"On est tous faits de la même étoffe" (Muriel Barbery)
L'heure de finir est arrivée. Je suis très content, mes chères amies, d'avoir pu partager avec vous cette inoubliable expérience du blog, et j'espère que l'on pourra bientôt continuer cette aventure malgré la fatigue, malgré le manque de temps et malgré les difficultés technologiques. On appartient, mes collègues et camarades, à une génération perdue entre l'ahan de changement des générations à venir et le dépassement des générations précédentes. Je n'aime pas trop le mot "génération", mais dans le cas des TICs il faut s'en servir puisqu'il se peut que ce soit le seul champ où le concept fonctionne. En tout cas, merci bien de m'avoir aidé à m'introduire dans cette aventure, et je me permets, avant de notre départ, de vous faire deux recommandations, à vous et à tous nos chers lecteurs.
Premièrement, je vous parlerai du film Prayers for Bobby (Prières pour Bobby), qui raconte l'histoire, basée sur des faits réels, d'un adolescent qui se tue d'après l'incompréhension de sa mère face à l'homosexualité de son fils. Il fuit avec son petit ami mais il apprend que ce dernier lui est infidèle, ce qui le pousse à se faire tomber d'un pont. La mère, fanatique presbytérienne, se rend compte peu à peu que la nature de son fils n'était point peccaminuese, et qu'il aurait fallu qu'elle le comprenne, mais il était déjà trop tard. La seule mesure de rédemption que peut adopter la mère de Bobby, rôle magnifique interprété par Sigourney Weaver, est de participer aux manifs pour les droits des minorités sexuelles et d'honorer la mémoire de son fils, martyre de l'intolérance et du refus de la société mais, encore pire, de sa mère à lui.
De l'autre côté, je vous offre le film français Un amour à taire, qui se situe dans l'Europe d'il y a soixante-dix ans et qui raconte l'histoire de Jean et Philippe, qui s'aiment dans une époque, 1942 où, à Paris, leur amour est interdit. Philippe, officier allemand, doit se tuer pour éviter la torture, mais Jean est emprisonné, accusé par son frère, torturé par les forces de l'ordre de la "Nouvelle France" et déporté à un camp d'extermination d'où il revient à la fin des hostilités presque mort. Il agonise sur son lit, provoquant la stupeur de ses parents. Un film peut-être trop triste mais qui nous montre les atrocités d'une époque où aucune horreur ne fut épargnée et que l'humanité a préféré d'oublier.

— Données recueillies —
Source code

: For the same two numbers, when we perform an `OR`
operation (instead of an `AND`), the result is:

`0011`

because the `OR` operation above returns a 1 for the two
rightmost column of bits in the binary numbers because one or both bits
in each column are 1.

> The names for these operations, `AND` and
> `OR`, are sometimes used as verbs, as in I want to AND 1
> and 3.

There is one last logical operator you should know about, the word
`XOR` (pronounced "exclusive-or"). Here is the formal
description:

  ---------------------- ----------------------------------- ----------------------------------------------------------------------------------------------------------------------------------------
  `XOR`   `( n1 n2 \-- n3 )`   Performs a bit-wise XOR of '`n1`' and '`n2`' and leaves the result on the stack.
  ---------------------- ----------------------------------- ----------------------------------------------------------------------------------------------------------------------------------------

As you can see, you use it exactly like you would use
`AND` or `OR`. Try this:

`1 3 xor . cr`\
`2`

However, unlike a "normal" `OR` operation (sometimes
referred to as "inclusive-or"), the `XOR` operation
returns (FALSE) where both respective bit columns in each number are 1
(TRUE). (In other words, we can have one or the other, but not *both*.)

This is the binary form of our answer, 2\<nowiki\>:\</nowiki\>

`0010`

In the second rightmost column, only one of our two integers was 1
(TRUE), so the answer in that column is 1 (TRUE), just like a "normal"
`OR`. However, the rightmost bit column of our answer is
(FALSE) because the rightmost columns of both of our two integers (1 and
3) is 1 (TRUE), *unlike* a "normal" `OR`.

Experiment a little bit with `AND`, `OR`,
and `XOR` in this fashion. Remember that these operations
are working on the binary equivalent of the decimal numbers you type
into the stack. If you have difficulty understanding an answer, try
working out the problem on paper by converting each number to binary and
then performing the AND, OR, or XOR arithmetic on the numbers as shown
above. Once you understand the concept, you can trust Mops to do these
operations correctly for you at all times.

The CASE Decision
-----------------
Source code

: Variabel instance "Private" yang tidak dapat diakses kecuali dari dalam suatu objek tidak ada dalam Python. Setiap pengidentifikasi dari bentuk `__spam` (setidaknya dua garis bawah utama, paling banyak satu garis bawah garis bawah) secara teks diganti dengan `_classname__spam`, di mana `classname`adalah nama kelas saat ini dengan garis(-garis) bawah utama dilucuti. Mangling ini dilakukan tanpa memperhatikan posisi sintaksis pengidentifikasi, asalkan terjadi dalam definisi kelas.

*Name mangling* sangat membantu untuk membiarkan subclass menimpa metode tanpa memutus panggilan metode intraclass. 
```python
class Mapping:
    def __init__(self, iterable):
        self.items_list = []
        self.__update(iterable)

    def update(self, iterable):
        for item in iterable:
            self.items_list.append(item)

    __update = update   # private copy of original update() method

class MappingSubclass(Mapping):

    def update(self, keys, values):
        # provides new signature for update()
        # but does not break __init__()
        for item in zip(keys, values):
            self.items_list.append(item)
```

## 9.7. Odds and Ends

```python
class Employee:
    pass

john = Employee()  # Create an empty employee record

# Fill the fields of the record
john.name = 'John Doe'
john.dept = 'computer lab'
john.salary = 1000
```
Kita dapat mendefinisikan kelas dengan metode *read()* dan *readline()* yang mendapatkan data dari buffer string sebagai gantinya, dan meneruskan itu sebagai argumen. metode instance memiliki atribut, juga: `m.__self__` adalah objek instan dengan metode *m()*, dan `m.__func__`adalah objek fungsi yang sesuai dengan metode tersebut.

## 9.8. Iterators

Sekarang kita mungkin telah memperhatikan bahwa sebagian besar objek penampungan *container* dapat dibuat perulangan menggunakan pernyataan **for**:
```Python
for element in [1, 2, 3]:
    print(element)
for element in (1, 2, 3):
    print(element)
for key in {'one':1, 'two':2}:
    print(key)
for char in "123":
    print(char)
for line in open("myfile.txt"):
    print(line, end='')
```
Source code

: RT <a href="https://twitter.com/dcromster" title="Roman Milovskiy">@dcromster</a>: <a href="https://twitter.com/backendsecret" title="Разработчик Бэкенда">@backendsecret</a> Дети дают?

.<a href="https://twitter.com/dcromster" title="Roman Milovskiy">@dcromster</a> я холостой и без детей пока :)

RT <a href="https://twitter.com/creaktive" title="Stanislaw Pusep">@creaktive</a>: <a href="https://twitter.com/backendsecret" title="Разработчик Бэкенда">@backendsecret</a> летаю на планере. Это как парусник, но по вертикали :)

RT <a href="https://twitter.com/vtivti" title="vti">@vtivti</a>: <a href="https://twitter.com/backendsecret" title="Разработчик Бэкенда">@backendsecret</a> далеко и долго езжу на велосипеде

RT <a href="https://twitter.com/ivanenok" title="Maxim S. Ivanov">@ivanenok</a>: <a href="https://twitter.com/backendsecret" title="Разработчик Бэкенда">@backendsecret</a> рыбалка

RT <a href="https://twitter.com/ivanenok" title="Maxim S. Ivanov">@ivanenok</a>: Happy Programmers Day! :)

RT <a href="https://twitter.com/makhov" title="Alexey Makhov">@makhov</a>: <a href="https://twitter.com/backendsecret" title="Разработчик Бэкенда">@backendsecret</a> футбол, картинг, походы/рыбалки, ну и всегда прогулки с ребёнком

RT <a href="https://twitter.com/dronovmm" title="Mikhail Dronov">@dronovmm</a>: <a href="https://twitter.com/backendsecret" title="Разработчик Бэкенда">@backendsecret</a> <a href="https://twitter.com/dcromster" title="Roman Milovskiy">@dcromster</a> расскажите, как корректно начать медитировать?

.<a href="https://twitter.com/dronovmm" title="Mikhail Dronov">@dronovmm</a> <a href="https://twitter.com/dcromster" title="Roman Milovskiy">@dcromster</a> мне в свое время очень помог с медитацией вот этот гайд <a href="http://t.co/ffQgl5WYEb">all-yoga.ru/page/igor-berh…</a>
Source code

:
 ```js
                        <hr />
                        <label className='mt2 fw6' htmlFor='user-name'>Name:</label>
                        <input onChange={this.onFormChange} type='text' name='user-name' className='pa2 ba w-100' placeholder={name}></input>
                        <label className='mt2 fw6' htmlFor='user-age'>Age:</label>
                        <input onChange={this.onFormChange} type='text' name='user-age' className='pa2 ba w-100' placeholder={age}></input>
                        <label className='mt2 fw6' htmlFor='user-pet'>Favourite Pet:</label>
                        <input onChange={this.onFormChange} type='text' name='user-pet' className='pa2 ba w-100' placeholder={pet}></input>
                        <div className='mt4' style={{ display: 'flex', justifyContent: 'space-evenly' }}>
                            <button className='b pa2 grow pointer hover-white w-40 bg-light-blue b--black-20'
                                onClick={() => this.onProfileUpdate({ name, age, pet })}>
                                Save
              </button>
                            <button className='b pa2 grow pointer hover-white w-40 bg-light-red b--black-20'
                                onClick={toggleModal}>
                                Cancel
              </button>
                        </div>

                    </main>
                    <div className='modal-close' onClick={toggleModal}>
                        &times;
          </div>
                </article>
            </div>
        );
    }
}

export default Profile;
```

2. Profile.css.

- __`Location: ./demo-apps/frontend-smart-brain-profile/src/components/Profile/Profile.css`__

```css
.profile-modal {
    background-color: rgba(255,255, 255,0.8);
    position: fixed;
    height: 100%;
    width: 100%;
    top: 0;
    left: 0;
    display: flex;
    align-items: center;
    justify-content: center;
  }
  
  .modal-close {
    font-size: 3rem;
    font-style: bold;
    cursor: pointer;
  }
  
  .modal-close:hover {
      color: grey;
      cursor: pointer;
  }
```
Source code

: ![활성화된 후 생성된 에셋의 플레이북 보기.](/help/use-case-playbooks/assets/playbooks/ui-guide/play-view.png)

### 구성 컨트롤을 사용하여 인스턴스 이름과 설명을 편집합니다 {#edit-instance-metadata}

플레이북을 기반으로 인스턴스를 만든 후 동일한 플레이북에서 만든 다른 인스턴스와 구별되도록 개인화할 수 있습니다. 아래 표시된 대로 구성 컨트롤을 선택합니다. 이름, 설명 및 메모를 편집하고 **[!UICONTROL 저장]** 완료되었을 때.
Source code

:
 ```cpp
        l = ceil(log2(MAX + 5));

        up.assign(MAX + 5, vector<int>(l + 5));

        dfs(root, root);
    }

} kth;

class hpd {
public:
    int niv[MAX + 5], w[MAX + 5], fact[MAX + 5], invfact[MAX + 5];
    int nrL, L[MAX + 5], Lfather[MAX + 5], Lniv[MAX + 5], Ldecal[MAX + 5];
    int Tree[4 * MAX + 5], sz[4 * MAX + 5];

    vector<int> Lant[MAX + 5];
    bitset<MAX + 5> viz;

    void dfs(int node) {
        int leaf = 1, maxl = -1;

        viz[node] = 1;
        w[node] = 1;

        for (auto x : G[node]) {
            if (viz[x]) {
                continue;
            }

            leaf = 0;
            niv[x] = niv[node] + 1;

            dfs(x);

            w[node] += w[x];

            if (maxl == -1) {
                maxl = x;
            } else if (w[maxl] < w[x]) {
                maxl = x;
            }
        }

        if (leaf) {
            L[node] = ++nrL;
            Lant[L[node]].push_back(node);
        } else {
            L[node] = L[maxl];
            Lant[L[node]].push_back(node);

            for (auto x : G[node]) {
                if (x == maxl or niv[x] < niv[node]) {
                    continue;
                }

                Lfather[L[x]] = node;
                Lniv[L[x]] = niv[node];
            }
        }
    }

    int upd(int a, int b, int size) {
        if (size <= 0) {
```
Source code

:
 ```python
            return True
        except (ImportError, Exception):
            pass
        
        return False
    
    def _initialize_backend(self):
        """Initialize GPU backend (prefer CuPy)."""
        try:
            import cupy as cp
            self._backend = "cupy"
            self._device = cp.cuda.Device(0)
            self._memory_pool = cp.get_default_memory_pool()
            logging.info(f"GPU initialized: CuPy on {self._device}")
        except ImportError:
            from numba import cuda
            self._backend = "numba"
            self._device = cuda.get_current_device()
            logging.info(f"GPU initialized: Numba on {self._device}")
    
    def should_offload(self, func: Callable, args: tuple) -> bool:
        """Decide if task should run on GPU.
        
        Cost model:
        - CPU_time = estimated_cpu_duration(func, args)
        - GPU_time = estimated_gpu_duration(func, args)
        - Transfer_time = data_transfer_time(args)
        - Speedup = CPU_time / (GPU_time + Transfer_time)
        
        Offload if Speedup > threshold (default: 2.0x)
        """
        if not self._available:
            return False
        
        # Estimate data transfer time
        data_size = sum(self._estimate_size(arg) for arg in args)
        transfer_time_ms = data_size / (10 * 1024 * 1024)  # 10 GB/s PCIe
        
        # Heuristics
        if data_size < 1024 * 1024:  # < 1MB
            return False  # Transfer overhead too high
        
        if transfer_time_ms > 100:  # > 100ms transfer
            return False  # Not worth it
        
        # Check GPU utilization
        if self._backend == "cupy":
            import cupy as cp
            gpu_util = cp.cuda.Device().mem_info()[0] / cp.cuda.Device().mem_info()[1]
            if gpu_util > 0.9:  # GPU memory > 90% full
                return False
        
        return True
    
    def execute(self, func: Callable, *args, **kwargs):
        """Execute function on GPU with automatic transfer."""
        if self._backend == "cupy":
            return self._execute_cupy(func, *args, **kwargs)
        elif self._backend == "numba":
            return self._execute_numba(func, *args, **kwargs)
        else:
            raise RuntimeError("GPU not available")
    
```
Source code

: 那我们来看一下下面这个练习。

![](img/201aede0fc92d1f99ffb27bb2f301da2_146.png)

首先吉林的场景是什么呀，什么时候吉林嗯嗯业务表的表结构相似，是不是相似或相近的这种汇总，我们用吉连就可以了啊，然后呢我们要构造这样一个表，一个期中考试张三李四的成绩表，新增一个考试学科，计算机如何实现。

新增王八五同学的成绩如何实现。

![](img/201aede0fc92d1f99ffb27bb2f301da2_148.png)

— Exercices à faire —
A. D'après le billet, en quelle année et dans quelle ville se passe l'histoire d'Un amour à taire ?
B. Pour chacune de ces affirmations, dites si elle s'accorde avec le billet :
(i) Dans Prayers for Bobby, la mère est presbytérienne.
(ii) Dans Un amour à taire, Philippe est un officier français.
(iii) Dans Un amour à taire, Jean est accusé par son père.
C. Recopiez le passage du billet qui commence par "De l'autre côté, je" et se termine par "a préféré d'oublier.".

— Corrigé —
A. En 1942, à Paris.

B.
(i) Oui : « La mère, fanatique presbytérienne ».
(ii) Non : « Philippe, officier allemand ».
(iii) Non : « accusé par son frère ».

C.
De l'autre côté, je vous offre le film français Un amour à taire, qui se situe dans l'Europe d'il y a soixante-dix ans et qui raconte l'histoire de Jean et Philippe, qui s'aiment dans une époque, 1942 où, à Paris, leur amour est interdit. Philippe, officier allemand, doit se tuer pour éviter la torture, mais Jean est emprisonné, accusé par son frère, torturé par les forces de l'ordre de la "Nouvelle France" et déporté à un camp d'extermination d'où il revient à la fin des hostilités presque mort. Il agonise sur son lit, provoquant la stupeur de ses parents. Un film peut-être trop triste mais qui nous montre les atrocités d'une époque où aucune horreur ne fut épargnée et que l'humanité a préféré d'oublier.